Ortolan’s “Time on a String”

Holly gives Ortolan’s new record a 7.9. Check it out.

Holly Etchison

7.9
out of 10


Time on a String
March 8, 2010

When I was a young teen, I very much enjoyed going to the library and checking out Rosamund du Jardin’s Tobey Heydon series of books written in the 1950s. Over and over I checked them out–I knew exactly where they were. I liked that they smelled dusty, that the edges of their pages were yellow and fuzzy from use. Their titles were compelling to a 13 year old: Practically Seventeen. Boy Trouble. Class Ring. The Real thing. Tobey had copper colored hair which she tied back with a brightly colored ribbon. She and her boyfriend met at the malt shoppe after school. Most of her dilemmas revolved around school dances and troublesome kid sisters. But therein was part of the appeal I think: something in me longed for a simpler time, an innocent way of seeing the world, a world that even if it were on the brink of change, only hinted at the notion in the most pleasant of circumstances.

Going out on a limb, one could say that the all girl sister group Ortolan, whose name comes from the French and actually means “gardener bird,” are themselves songbirds tending to the garden of youth in us all. Even the boys. At first listen, a tired denizen of the 40 Watt might say aloud, Are you serious? This seems so junior high! Aren’t girl groups usually angry at men? Coy beyond belief? Lamenting failed relationships and staking a claim for universal female rights? Or, dare I pen it, super sexy? But as you let the refrains sink in, as the piano lesson chord progressions plunk along and a ripping rogue guitar solo surprises you, the thought starts to alight that maybe you’ve bought a lie with that latest Hole album. Not to dismiss the struggles of Courtney Love or the satisfaction a little rage can bring, I simply contend that these Ortolan gals may be presenting a sneak attack of goodness. Or, at the very least, heavens preserve us, something different.

Songs like “Sticky Situation” confirm my theory: this tune is just plain catchy. The mere enunciation (or is it an annunciation?) of singer Stephanie and back up vocalist Jill singing,“I just want to make things better/ The sticky SITCH-ooo-aaa-shun/ I’m in the sit-u-a-tion,” is like happening upon a glee club at a UN meeting, where you could imagine all the world leaders dropping their grudges and snapping their fingers to the fun beat: bink bink bink, da, bink bink bink da.

On “Once,” a sort of jazzed up “Surfer girl,” and “Insist for more” with its Leader of the Pack undertones, you are instantly transported to the ‘50s, Gidget, and Beach Blanket Bingo.
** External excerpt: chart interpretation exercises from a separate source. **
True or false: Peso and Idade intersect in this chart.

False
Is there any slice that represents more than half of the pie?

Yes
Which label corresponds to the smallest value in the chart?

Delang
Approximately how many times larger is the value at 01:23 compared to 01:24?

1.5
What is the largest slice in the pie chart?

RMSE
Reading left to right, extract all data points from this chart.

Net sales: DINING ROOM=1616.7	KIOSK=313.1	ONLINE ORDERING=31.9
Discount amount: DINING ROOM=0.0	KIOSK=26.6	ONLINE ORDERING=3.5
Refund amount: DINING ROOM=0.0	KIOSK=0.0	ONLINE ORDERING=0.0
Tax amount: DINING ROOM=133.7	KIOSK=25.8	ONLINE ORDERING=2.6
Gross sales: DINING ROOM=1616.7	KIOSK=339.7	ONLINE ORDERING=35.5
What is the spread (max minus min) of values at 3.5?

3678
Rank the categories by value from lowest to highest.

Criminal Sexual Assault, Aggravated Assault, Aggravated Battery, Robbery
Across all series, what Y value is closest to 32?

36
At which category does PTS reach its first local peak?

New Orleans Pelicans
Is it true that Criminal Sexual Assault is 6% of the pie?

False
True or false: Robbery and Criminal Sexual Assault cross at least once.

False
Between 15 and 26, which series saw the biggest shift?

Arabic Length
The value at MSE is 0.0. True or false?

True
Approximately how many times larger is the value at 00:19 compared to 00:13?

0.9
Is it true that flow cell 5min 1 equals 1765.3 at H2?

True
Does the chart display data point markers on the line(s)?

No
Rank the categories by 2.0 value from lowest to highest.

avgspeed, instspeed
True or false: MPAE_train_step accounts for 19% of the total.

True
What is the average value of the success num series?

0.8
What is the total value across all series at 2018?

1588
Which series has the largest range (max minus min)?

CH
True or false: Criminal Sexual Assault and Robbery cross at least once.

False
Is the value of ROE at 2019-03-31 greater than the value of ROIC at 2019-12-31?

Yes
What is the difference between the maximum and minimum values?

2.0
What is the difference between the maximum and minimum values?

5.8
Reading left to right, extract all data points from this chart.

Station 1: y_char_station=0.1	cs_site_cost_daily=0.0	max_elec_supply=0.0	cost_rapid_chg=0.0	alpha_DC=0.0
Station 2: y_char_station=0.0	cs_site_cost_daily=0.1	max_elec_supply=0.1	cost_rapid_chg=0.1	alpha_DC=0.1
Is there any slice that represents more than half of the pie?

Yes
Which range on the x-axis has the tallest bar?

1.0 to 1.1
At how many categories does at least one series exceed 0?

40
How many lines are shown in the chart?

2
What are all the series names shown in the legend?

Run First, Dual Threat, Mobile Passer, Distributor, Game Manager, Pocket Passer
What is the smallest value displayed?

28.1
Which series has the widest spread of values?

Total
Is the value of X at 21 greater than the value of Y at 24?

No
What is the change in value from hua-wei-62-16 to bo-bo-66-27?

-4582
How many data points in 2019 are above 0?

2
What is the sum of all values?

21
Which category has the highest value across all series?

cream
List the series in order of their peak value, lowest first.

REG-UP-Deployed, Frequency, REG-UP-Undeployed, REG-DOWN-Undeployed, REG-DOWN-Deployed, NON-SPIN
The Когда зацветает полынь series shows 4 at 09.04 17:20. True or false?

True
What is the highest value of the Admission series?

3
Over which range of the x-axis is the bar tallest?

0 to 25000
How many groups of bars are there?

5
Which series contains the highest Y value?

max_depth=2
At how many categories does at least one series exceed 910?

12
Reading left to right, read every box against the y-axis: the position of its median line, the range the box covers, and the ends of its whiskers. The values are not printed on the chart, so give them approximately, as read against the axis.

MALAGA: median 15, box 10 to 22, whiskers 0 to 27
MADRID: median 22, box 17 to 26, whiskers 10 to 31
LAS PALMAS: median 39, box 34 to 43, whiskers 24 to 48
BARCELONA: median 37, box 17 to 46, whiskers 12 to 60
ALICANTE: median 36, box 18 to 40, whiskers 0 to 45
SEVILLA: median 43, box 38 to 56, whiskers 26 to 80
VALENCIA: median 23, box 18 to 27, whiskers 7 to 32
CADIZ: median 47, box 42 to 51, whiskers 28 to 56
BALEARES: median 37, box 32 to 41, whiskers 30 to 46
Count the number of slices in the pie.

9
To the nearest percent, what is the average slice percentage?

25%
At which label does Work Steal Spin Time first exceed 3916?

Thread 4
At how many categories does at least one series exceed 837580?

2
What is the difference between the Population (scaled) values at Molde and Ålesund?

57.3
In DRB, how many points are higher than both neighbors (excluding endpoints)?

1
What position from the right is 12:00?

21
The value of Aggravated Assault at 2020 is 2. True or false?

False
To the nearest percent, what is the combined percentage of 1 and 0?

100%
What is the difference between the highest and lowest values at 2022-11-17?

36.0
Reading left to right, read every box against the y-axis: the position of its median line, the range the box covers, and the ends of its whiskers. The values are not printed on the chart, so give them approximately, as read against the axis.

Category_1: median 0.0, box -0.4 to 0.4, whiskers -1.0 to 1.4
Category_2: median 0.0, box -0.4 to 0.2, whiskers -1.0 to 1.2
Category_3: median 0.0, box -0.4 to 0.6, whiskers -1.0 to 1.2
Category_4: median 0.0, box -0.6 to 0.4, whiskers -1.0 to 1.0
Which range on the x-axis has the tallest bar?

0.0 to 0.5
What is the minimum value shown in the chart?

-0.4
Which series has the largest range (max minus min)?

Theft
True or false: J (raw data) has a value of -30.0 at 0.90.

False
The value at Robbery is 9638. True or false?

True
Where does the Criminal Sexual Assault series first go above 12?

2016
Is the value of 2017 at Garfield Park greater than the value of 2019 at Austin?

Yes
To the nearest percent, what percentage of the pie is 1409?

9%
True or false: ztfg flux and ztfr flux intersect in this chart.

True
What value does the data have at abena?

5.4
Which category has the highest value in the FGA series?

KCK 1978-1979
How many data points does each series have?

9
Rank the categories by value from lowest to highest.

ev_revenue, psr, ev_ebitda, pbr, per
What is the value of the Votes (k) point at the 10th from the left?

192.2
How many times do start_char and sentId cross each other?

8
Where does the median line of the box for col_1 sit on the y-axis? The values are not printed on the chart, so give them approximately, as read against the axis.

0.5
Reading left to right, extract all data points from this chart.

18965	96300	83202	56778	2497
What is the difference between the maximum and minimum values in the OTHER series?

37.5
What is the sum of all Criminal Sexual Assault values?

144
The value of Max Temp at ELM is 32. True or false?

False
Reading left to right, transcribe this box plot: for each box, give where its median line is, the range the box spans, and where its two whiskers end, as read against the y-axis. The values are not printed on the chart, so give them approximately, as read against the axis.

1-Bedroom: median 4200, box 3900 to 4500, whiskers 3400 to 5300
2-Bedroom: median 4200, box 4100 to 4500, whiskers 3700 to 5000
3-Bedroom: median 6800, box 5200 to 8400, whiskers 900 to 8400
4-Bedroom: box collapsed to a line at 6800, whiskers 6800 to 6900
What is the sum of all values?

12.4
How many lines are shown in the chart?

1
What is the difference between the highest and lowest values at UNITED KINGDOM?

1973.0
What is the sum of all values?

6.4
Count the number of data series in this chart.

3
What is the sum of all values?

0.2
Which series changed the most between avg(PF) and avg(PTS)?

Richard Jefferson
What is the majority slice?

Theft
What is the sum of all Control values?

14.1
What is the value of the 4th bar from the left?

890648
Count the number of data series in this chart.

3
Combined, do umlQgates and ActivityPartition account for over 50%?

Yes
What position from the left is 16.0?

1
The themes offer hope in storybook singsong, “She looked at him and saw nothing but love… from that point on things would be different.” A petulant girl is able to change and the power of love can reconcile opposites.

Mid-album we seem to wade into slightly deeper waters with lulling melodies like “Sleep Sleep Sleep.” Beach attire is abandoned for maybe a velveteen evening gown in a sixties night club. The refrain whines in a haunting way: “You wait for the ones you love,” and the a capela ending resonates: “O my dear you’re so sweet, so sincere/ You look into the mirror with tons of tears/ You cry and cry/ You thought you were gonna die/ ‘Cause you thought you were alone/ You weren’t alone.”

It is here also I found one of my favorite tracks on the album, “Changes,” whose end is a total surprise and also seems to indicate the changes that have occurred in the song’s subject: a girl who’s grown up fast, “the days when you were innocent have passed,” with an awesome guitar riff and band member Lara on building drums. Close on its heels is “Ludwig,” and we return to childhood, making music on the nursery xylophone. We are on a merry go round watching the scenery spin in circles, we are looking at a dancer in a music box twirl methodically. The singer states her independence, and the instruments follow:
“Don’t try to run my life/ I won’t go with the flow… Here is what I have to say/ That we just can’t waste away.”

The building in “Anything” closes the album with a rapid pace and an anthemic chorus: “I was meant for something/ I was meant for something more,” admitting, “what is it, I’m not sure.”

With this, the family quartet has given us a peek into the diary of a hopeful girl, the wonderment of life as it unfolds, a look at things thru an untainted lens. I ponder a pocket watch, and the nature of time. I think of something Tobey said: that she wished time was like a rubber band–that you could stretch out the parts you liked and snap the others short. In its own way, Ortolan’s premiere gives us the chance to do our own time adjusting, to recover and retrieve something maybe we lost along the way, something we thought we were supposed to lose but never quite felt right for its absence. I’m feeling a little lighter upon its completion, a little bit like I still have most of my road before me.